Last time I started the process of comparing the BGI to a hand coded VGA library. I coded up a fairly lazy completely Pascal library. Today I’ve re-coded some parts of that code using x86 assembly with Pascals in-line assembler.
The first thing I wanted to tackle was the speed of the sprite blitting and filled boxes as they didn’t seem to live up to their potential. I decided to replace the Pascal move (copy memory) and fillchar (fill memory) functions as they are heavily used in the Pascal only version.
Luckily there are some neat instructions which make copying and filling memory faster even on old processors like the 8086 and 80286. These are MOVS and STOS, both string instructions which actually owe their existence to the Z80 and i8080 where they first appeared. Using them with the REP prefix makes them even better as it helps eliminate some looping code.
MOVS is for copying a block of memory, you load the ES:DI registers with the destination pointer and DS:SI with the source pointer and CX with the loop count. Then execute…
shr cx,1 @again: rep movsw jcxz @next loop @again @next: jnc @done movsb @done: ...
This code will copy any count of bytes one word (16 bits) at a time, copying a single byte at the end if you specified an odd count. I’ve used JCXZ and LOOP to continue the data copying as some older processors have a bug where the REP MOVSW can end early if an interrupt occurs at the wrong time. I know this isn’t strictly necessary, but it’s a safety measure.
STOS works in much the same way, just it doesn’t source the data from a memory pointer, it uses the accumulator register instead.
With these new memory copy and fill routines done I tested the program to see if I had any improvement in performance. To my surprise there was none, the built-in functions for copying and filling memory must be about as good as what I wrote, but why is the blitting and box filling still slower than they should be?
It turned out that the loops in the filledBox and putImage functions were the culprit.
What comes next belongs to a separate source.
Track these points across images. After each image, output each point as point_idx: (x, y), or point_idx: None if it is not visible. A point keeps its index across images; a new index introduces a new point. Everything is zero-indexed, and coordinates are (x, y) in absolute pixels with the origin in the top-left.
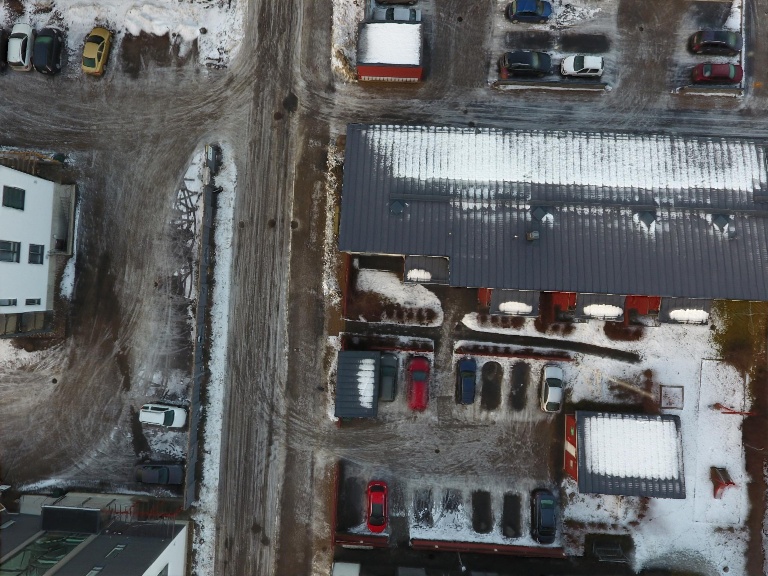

The pascal code looked like this for putImages main loop…
for i:= 0 to sizey do copymem(bseg,4+(i*sizex),cardseg,((y+i)*320)+x, sizex);
It didn’t look problematic until I considered the instructions required for calculating the offset into the image data and screen buffer. Multiplication is an unfortunately slow operation, and with some nifty assembly code I rewrote both the putImage and filledBox procedures mostly in assembly, avoiding multiplications in the main part of the loop altogether.
It took me about 2-3 days to get through all the work re-writing two of the drawing functions in assembly, when it took about 1 to write the basic VGA graphics to begin with, but boy did it pay off. After re-writing most of putImage and filledBox in assembly I increased their performance by over 3 times for putImage and almost 2 times for filledBox. Both are also now significantly faster than the BGI implementation, being about twice as fast.
So the BGI is slow compared to raw x86 assembly after all, but it took significant effort to get that performance gain. For the myriad of one-man shareware programmers I still understand why they just went with the BGI, it was easy to use and good enough for what they were doing.
Making a VGA library with straight pascal was fairly easy to do, but had some disadvantages over BGI and wasn’t really quicker. I had to go to assembly before there was any significant performance gain. Coding assembly is daunting to many programmers, and for me is much more time consuming than writing in a higher level language. It will be quite some time before I really finish re-coding the library in assembly.
Next time I’ll have to tackle the line drawing functions, which are using some floating point numbers to accurately draw the lines. I’m planning on converting them to using fixed point numbers to improve speed on machines without an FPU, like my old 386sx. I’m also hoping assembly will help speed things up there to.